**PROBLEM DETAILS**: Go through the data and report each line that holds the string "application".

THE DATA below:

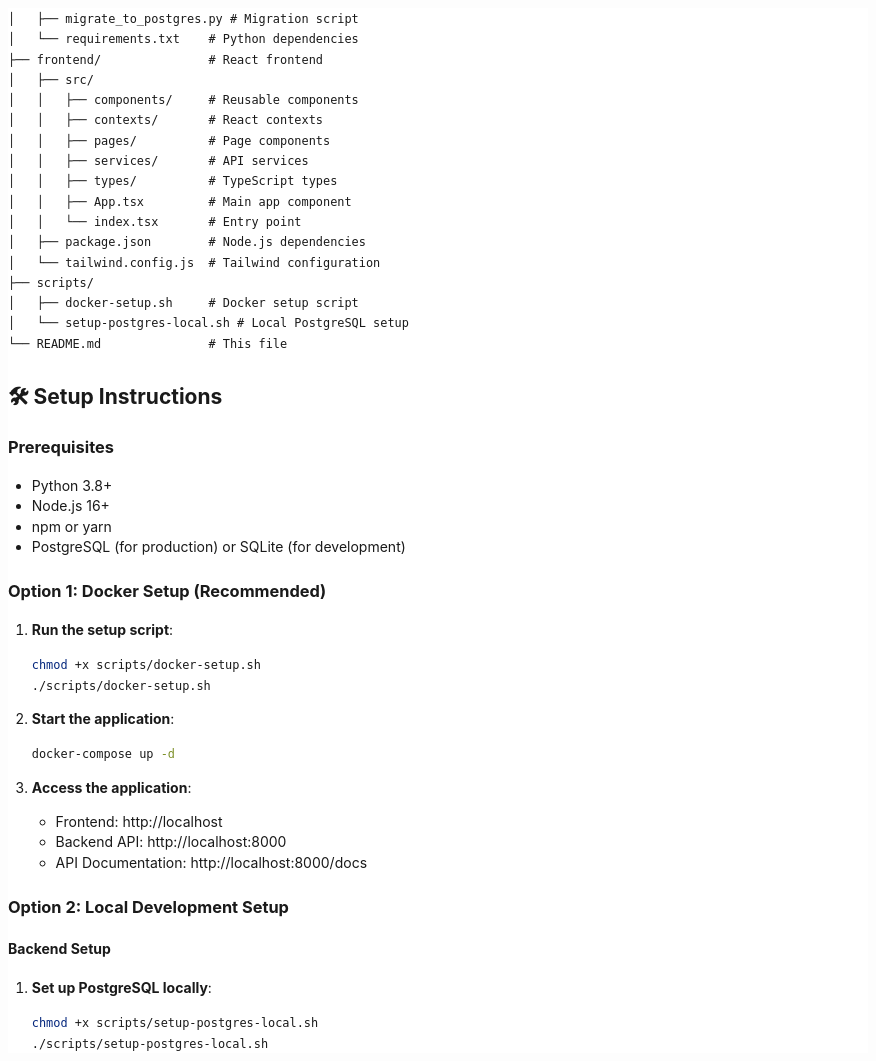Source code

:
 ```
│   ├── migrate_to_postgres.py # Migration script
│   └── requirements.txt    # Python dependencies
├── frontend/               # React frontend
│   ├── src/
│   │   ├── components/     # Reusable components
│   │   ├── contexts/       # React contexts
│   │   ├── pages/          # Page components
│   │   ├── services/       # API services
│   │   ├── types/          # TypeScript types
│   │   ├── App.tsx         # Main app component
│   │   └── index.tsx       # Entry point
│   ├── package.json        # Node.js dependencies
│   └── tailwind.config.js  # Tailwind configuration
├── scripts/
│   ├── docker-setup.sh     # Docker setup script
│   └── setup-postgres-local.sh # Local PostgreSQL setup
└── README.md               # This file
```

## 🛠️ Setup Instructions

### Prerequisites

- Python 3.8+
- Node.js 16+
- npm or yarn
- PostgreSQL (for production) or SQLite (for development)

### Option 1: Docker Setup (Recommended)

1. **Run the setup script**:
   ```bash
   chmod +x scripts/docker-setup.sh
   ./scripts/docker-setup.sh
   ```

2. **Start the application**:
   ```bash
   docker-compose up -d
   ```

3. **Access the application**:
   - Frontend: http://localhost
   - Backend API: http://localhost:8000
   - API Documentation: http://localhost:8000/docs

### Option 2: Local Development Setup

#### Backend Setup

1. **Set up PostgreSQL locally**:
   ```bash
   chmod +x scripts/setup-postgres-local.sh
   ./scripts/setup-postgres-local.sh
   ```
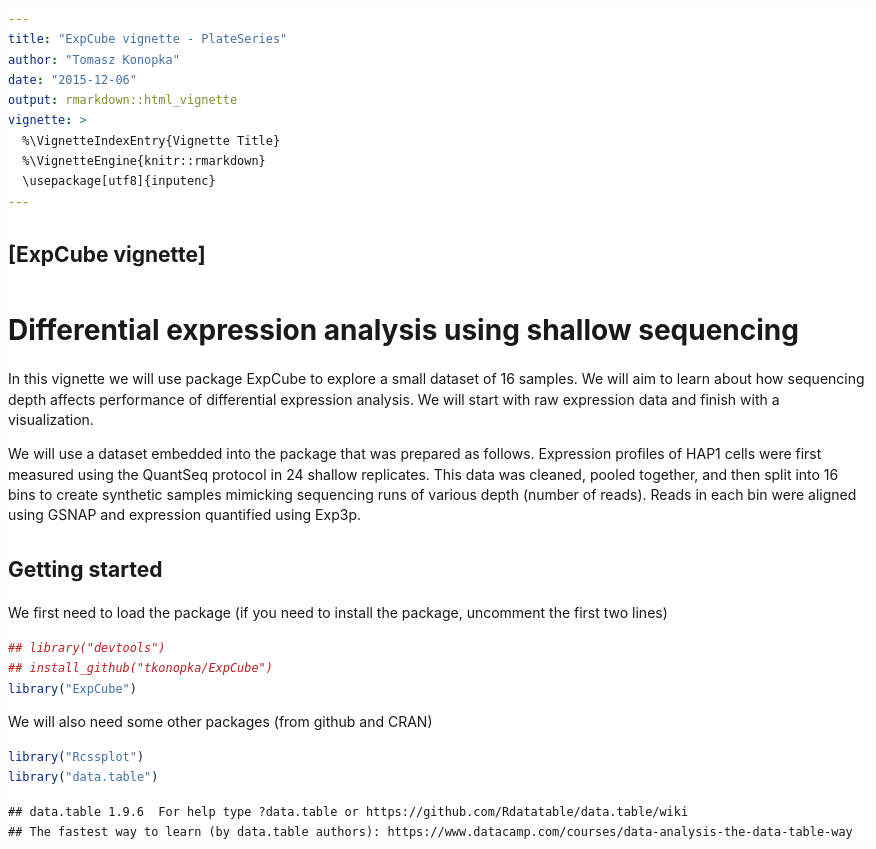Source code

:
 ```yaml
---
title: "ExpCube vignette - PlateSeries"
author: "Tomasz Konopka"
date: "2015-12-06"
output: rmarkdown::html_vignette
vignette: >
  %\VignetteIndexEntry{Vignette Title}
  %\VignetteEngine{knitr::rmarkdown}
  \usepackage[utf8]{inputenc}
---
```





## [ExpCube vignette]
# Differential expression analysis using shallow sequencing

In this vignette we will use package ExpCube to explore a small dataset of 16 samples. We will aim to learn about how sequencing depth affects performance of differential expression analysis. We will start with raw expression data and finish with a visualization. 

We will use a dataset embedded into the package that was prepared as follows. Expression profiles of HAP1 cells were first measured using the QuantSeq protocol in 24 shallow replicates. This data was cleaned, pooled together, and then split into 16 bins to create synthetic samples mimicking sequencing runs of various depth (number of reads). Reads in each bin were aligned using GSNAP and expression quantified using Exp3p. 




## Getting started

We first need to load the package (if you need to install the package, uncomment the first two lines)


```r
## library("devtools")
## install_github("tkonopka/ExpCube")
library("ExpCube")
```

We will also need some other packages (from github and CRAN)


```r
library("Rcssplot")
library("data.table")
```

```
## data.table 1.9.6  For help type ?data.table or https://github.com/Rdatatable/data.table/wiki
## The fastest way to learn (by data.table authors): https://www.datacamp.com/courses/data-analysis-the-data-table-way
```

End of THE DATA.
THE DATA below:

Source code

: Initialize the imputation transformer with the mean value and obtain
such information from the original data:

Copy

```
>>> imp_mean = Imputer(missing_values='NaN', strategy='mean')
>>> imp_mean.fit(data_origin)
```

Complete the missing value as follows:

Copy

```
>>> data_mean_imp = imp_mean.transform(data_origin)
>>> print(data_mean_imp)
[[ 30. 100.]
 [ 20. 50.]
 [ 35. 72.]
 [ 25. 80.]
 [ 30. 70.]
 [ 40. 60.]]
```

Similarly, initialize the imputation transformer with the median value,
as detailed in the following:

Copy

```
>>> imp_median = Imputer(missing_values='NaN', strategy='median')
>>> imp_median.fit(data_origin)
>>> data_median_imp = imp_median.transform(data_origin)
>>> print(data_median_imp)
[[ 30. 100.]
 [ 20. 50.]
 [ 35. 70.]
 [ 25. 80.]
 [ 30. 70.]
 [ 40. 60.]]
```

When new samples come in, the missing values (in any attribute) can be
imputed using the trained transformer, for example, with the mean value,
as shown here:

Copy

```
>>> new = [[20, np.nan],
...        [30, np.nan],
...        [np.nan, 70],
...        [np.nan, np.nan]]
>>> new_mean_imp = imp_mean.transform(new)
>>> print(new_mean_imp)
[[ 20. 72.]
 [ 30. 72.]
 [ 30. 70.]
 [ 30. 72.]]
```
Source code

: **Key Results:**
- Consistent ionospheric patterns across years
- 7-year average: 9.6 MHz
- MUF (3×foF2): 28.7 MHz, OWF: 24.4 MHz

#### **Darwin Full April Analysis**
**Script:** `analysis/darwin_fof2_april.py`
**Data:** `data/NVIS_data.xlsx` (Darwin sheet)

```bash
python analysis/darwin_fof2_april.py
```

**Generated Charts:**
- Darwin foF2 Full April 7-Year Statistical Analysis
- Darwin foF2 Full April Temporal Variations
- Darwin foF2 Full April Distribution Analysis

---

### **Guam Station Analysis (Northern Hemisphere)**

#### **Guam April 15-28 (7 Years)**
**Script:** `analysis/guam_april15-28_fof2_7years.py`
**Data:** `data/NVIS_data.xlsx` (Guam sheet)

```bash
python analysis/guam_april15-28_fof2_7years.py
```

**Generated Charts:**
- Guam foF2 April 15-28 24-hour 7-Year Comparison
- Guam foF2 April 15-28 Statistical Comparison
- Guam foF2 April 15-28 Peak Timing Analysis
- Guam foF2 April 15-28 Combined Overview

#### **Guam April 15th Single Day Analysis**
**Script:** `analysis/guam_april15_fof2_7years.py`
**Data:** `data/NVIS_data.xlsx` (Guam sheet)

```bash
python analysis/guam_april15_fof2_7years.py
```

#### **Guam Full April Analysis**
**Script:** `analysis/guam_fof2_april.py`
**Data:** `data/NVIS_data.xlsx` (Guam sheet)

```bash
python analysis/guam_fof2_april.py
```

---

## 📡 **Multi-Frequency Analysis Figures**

End of THE DATA.
THE DATA below:

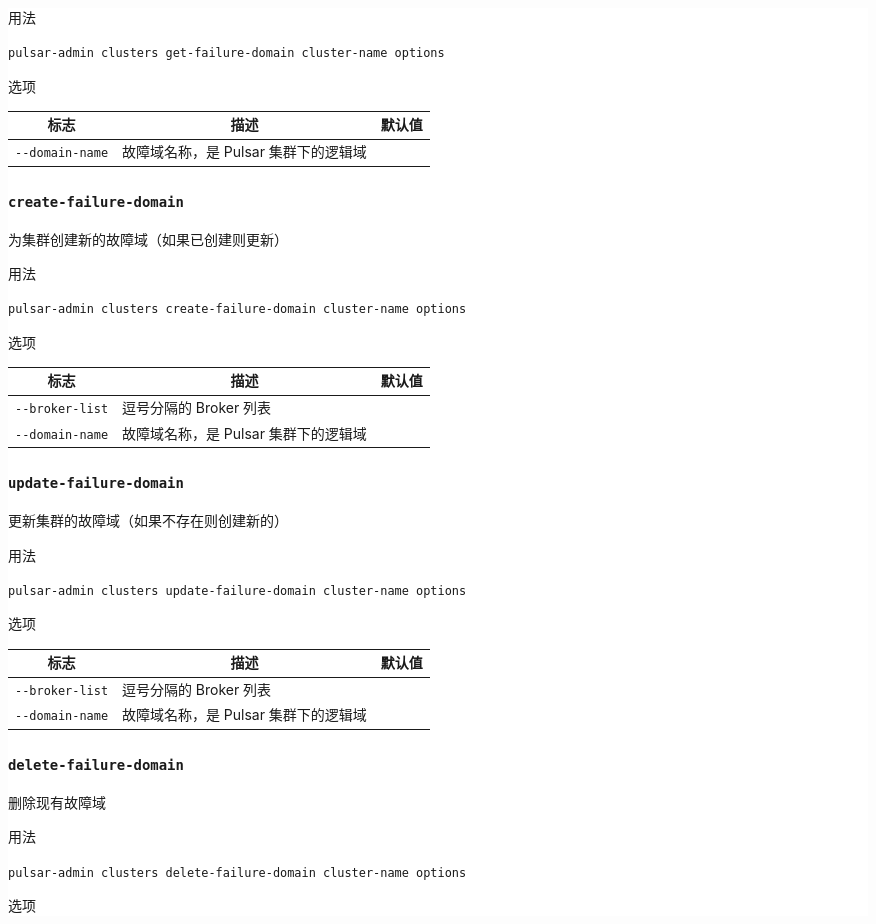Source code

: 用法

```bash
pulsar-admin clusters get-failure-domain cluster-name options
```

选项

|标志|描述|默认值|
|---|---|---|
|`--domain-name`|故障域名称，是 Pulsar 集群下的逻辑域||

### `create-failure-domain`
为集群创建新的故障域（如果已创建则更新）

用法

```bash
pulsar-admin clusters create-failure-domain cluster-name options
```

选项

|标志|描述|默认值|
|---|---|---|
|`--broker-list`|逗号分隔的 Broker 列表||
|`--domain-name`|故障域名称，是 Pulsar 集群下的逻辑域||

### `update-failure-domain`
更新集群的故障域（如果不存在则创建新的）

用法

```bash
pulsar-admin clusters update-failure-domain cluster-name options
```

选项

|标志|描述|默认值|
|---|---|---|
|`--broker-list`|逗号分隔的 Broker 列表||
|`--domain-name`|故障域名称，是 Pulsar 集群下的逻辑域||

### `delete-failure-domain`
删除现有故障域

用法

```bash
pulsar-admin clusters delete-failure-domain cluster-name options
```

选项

End of THE DATA.

**RESPONSE BOX**:
2. **Start the application**:
3. **Access the application**:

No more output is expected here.